Mawuli Senoo

• Collaborate with a team of assessors to conduct security control assessments on all enterprise inscope assets to ensure they were compliant with PCI-DSS, HIPPA, ISO, and NIST regulatory frameworks.

• Schedule meetings with the Senior Assessors, ISSO, and various system owners.

• Ensure all discussed items are accurately logged in the meeting minutes for recording keeping and tracking purposes.

• Assist in the development, maintenance, and revision of policies, standards, procedures, and guidelines of security programs.

• Work with a team of Information System Owners, Developers and System Engineers to select and implement tailored security controls in safeguarding system information.

• Review security controls and provided implementation responses as to if/how the systems are currently meeting the requirements.

• Performed risk and control assessment for all medium and high-risk third-party service providers to evaluate the effectiveness of control systems.

• Collaborated with teams across various internal business lines and external groups to mitigate 3rd and 4th party risk exposure.

• Reviewed SOC reports, penetration test report, vulnerability scan reports, business continuity plan, disaster recovery and incidence response plans as supporting evidence backing up the information security questionnaire.

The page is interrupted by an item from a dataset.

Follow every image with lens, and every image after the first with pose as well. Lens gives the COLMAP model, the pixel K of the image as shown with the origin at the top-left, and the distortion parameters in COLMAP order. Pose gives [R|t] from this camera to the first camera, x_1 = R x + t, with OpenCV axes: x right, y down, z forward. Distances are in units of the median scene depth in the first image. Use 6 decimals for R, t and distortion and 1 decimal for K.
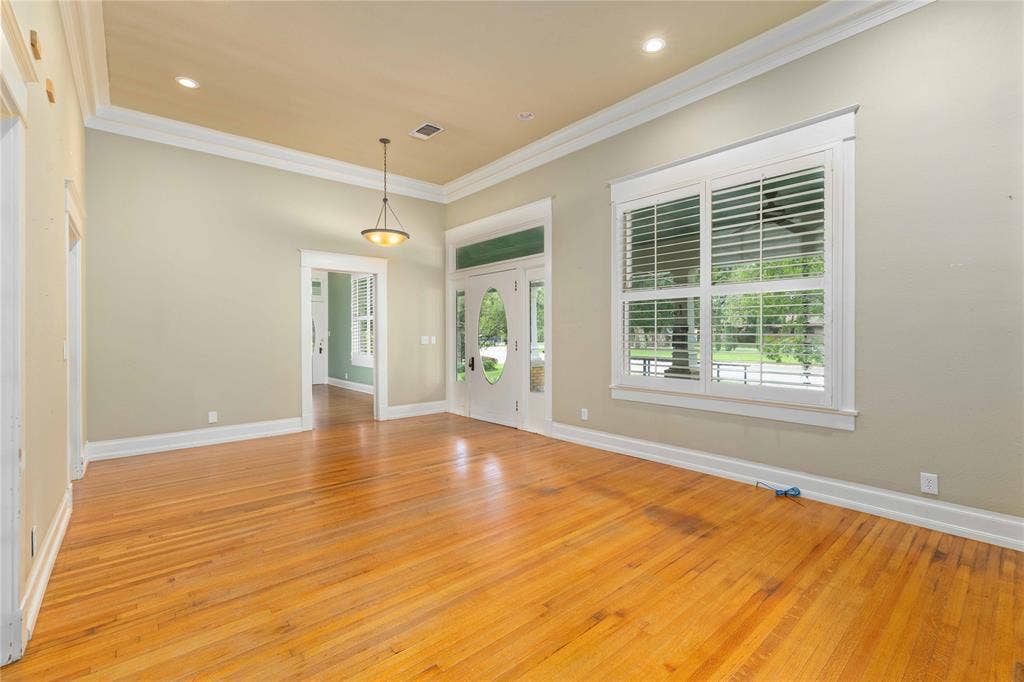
lens RADIAL K [[447.0, 0, 510.2], [0, 447.0, 340.8], [0, 0, 1]] dist [0.001813, 0.000132]
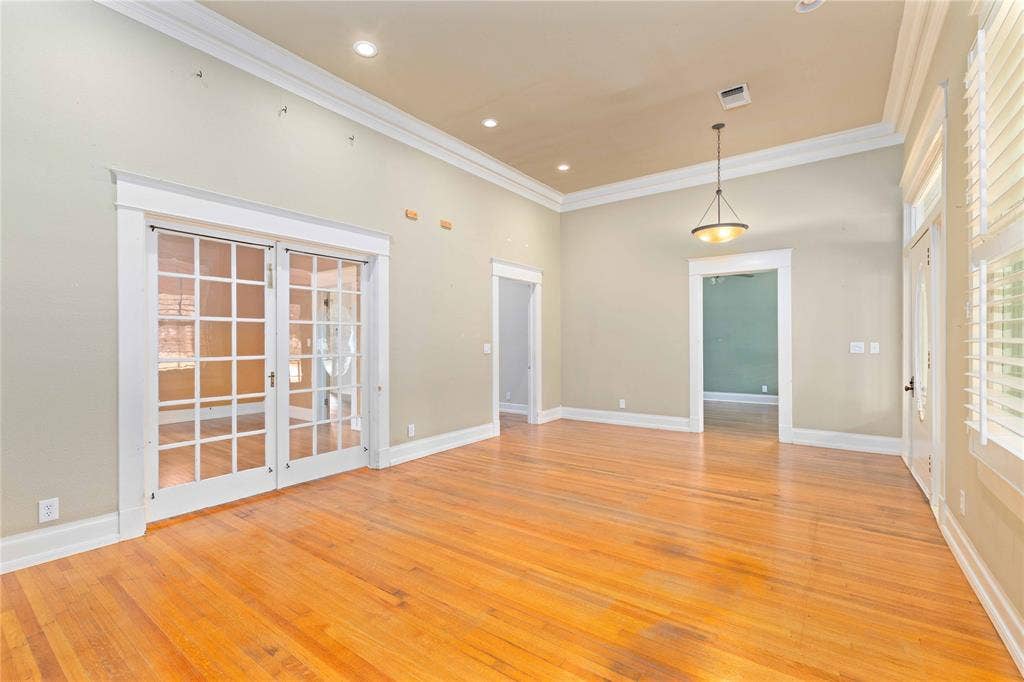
lens RADIAL K [[445.9, 0, 512.5], [0, 445.9, 352.6], [0, 0, 1]] dist [0.000502, 0.000092]
pose [[0.229255, 0.027824, -0.972969, 0.643606], [-0.010994, 0.999602, 0.025995, -0.010661], [0.973304, 0.004737, 0.229469, 0.489324]]
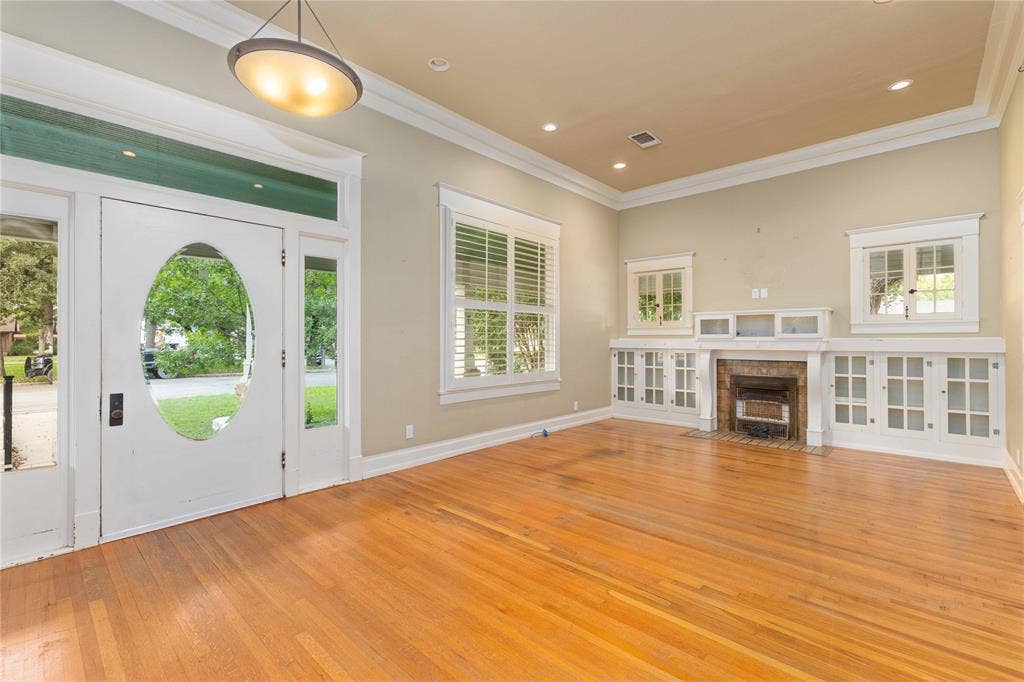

• Partnered with key stakeholders to research reviews and document risk and controls, including risk associated with new or modified products, services, distribution channels, regulations, and third-party operations.

• Evaluated, monitored, and reported on the adequacy of artifacts provided to evidence remediation of issues, audit findings and regulatory requirements.

• Responded to security questionnaires and inquiries related to the company’s compliance program.

• Leveraged existing organization’s RMF process, review and determine if system/application documentations are accurate, up to date, and displayed thorough details to support the Security Control Assessment/Validation process.

• Sound understanding and experience with NIST Risk Management Framework (RMF) process. Performed assessments and document creation using NIST SP 800-53 Rev.4.

• Performed Information Systems Security Audits and Certification and Accreditation (C&A) Test in compliance with the NIST standards.

• Performed continuous monitoring of security controls to ensure that they are implemented correctly, operating as intended, and producing the desired outcome with respect to meeting the cybersecurity requirements for assigned IT systems.

• Assisted with pre-assessment preparation. • Performed assessments, POA&M Remediation, and document creation using NIST SP 800-53.